I don't see a connection between science and theology. The point I originally made - the one you decided to comment on for some reason - was precisely about whether atheists like Larry were willing to give up the unconnected theological stuff they keep pinning on to evolution. That was the context of the discussion and in that context the point was clear as day. Had the context been sausages, and had huge numbers of people been making anti-religious claims based on sausages (eg, had the world's foremost sausage eater (call him Dokkins) incessantly banged on about bangers and their connection to religion), and had my post been about the lack of connection between religion and sausages, then a sausage point wouldn't have been ambiguous. Thus your sausage example is wrong for three reasons: there is no wider religio-sausage issue to begin with; the discussion had no immediate sausage context; and if there was such an issue and such an immediate context then a sausage point would have been clear.

Luther Flint said...

Go find out what you're talking about.

AllanMiller said...

Nonetheless, your point was not clear. So like all the truly great communicators, you indulge a swipe at the reader, with a side-order of lengthy self-justification.

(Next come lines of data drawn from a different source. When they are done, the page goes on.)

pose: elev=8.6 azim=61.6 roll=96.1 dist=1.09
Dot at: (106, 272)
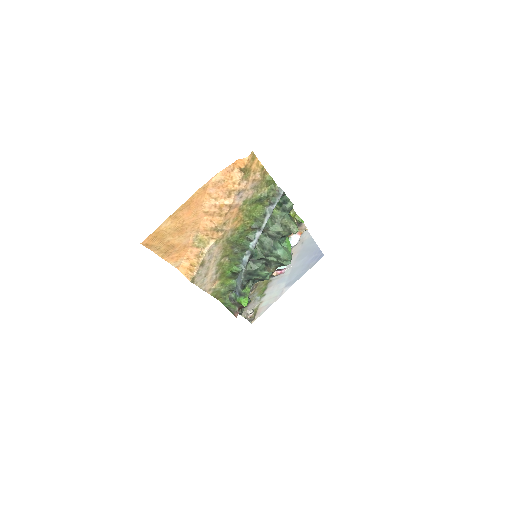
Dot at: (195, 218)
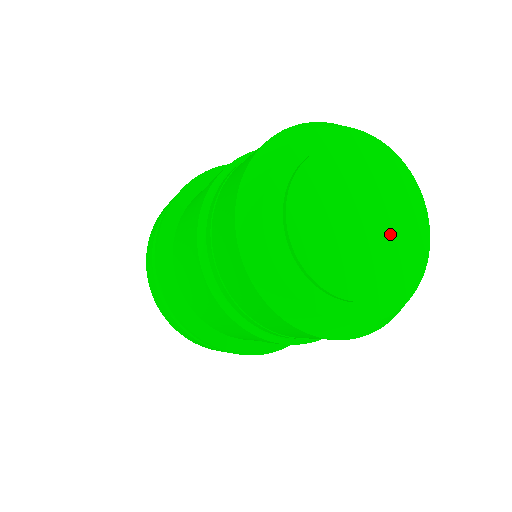
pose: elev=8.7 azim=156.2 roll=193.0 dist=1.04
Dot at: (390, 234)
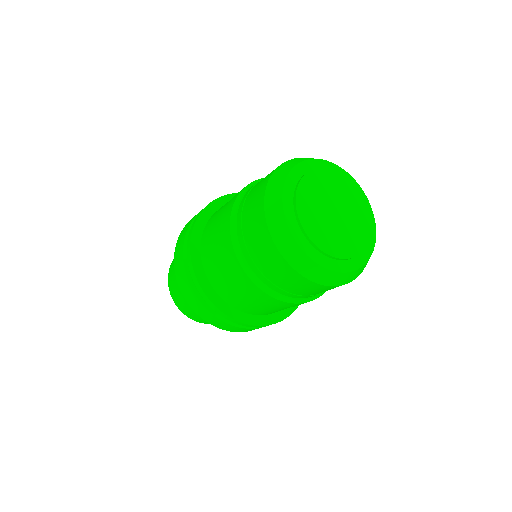
Dot at: (353, 218)
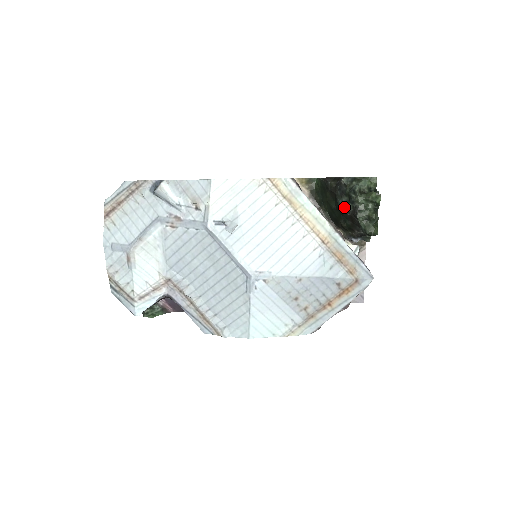
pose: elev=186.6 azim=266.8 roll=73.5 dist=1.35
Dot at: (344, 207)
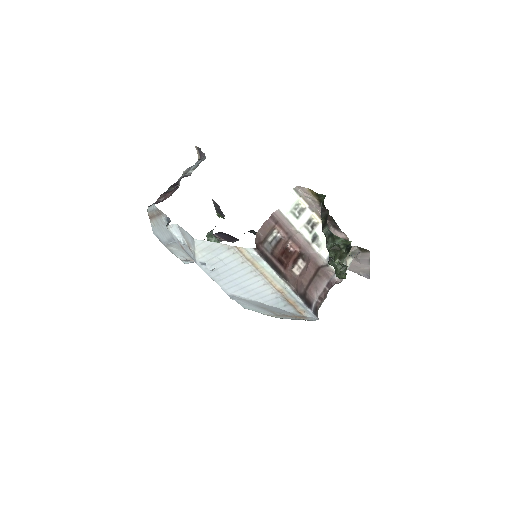
Dot at: occluded
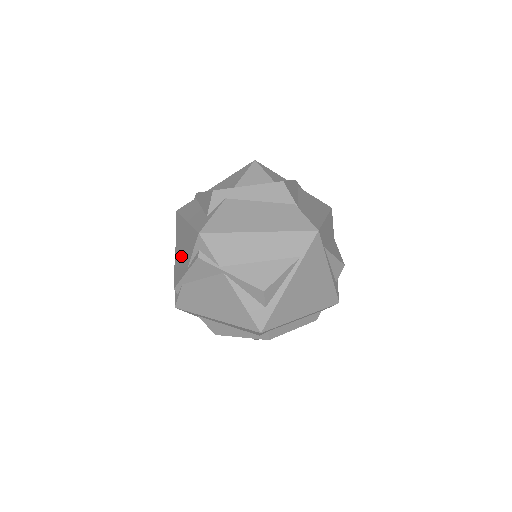
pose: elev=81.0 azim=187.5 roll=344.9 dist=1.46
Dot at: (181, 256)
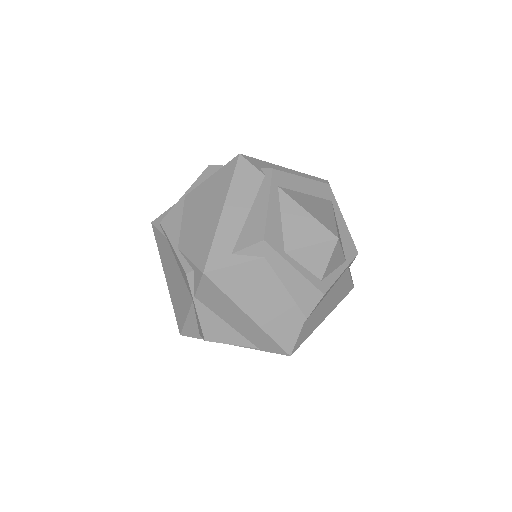
Dot at: (191, 215)
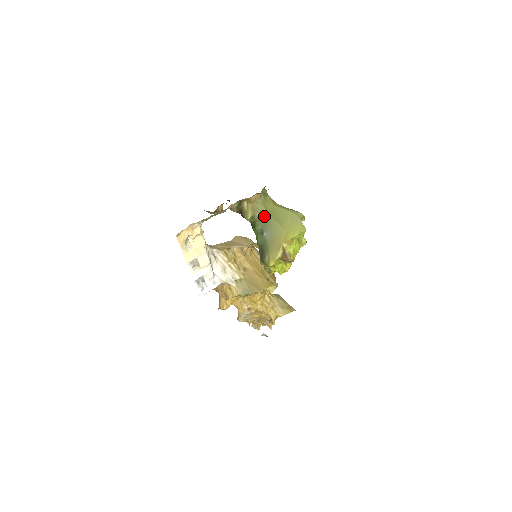
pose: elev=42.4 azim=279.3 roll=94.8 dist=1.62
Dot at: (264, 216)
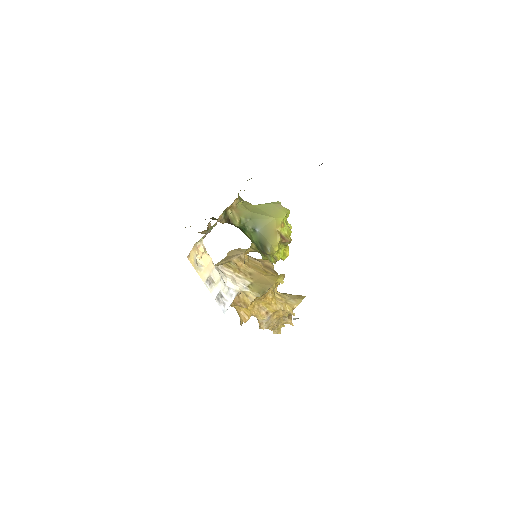
Dot at: (249, 216)
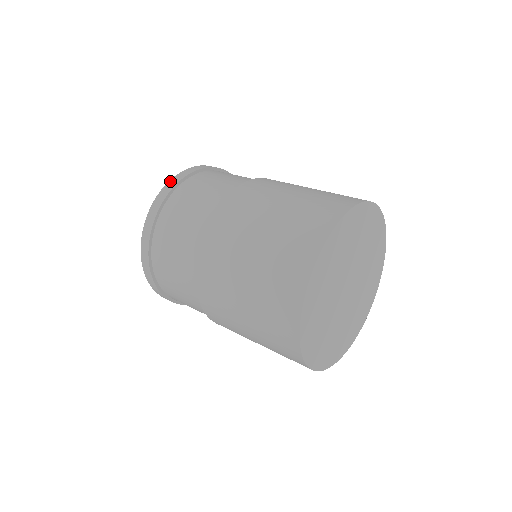
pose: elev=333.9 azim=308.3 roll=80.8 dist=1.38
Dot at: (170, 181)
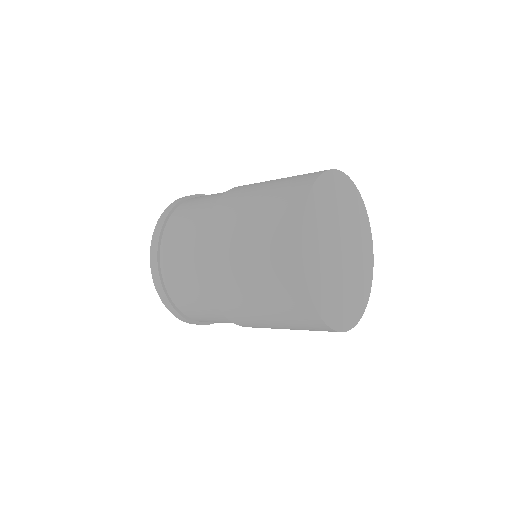
Dot at: (154, 232)
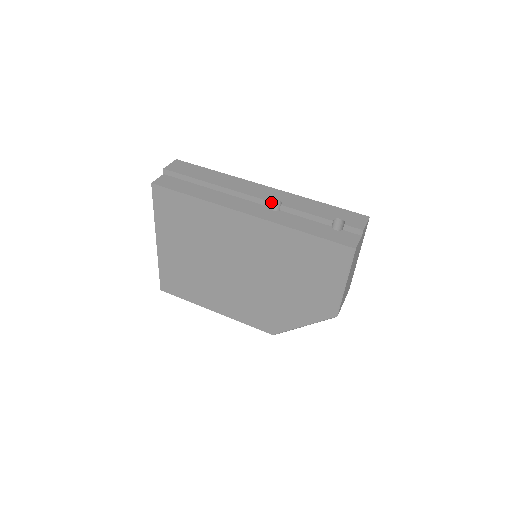
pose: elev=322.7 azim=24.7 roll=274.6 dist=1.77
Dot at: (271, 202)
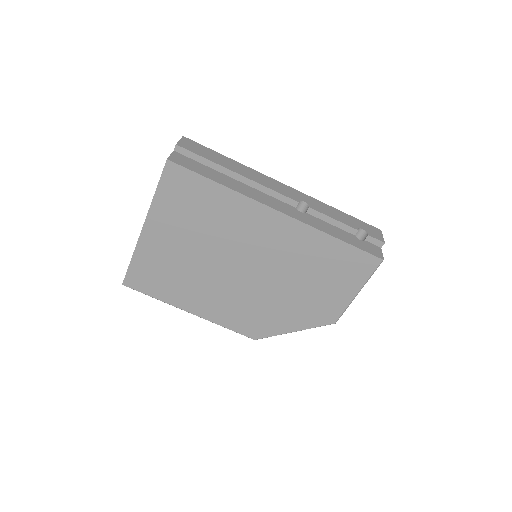
Dot at: (297, 203)
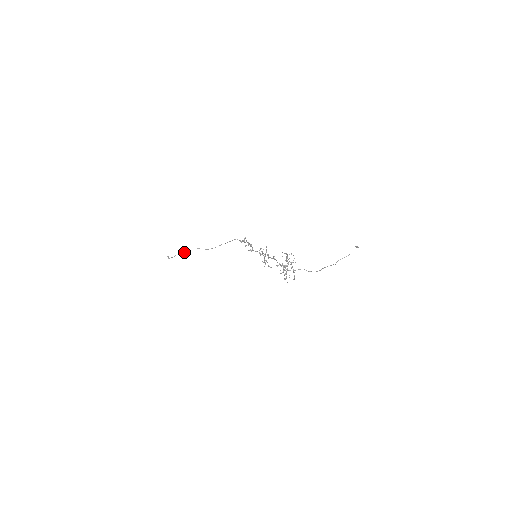
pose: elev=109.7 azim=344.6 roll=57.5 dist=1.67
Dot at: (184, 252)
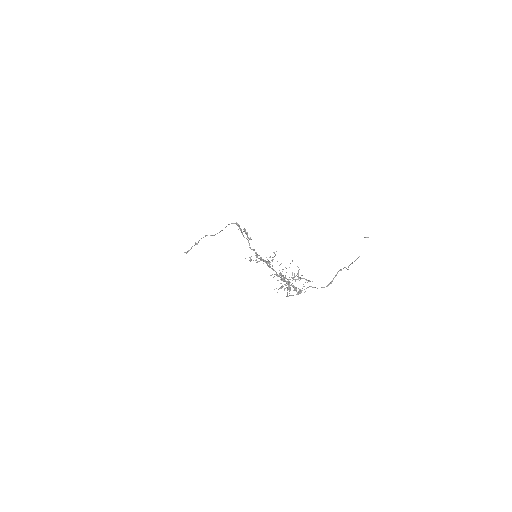
Dot at: (195, 244)
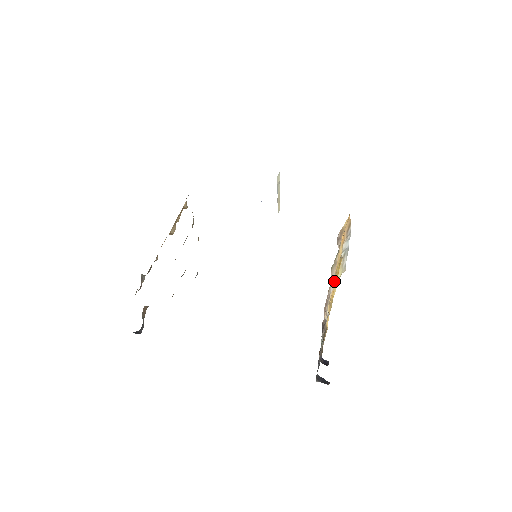
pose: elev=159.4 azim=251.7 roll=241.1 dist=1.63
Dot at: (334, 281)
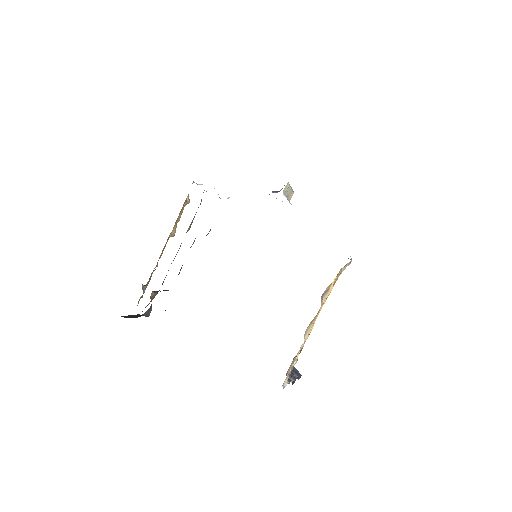
Dot at: (320, 309)
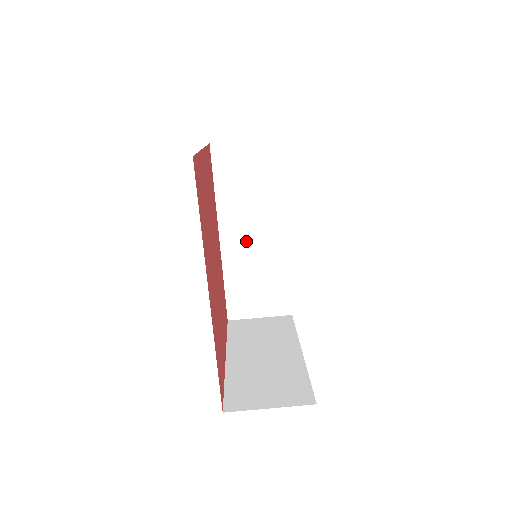
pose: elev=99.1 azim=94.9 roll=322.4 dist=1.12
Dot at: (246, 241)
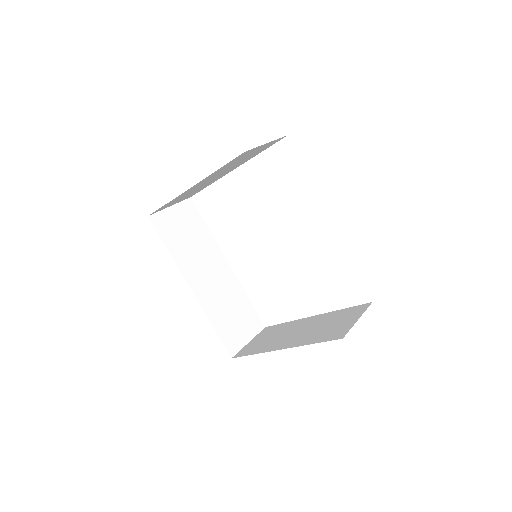
Dot at: (209, 283)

I think you may be making a little too much of the sausage thing.

Luther Flint said...

I was just explaining, using your sausage example, why you are talking shite. The background, the context, and the specifics all made it clear what was being said. You just happened to misunderstand in your haste to disagree/find fault.

steve oberski said...

Luther, I find it interesting, in the sense of observing an ongoing train wreck from a safe distance, that your insults careen from the homophobic to the misogynistic with a steady scatological back beat leavened by a simmering paranoia.

An online forum may not be the best venue for dealing with your issues, you may want to address them in the relative privacy of a therapists office.

Luther Flint said...

I'm not the guy who obsessively thinks about you, eg, while listening to the radio, or who ponders on, eg, the precise nature of our turds. The fact is this, your entire contribution to any discussion is to make snide remarks about stuff you don't understand to people who know more tan you. Move on.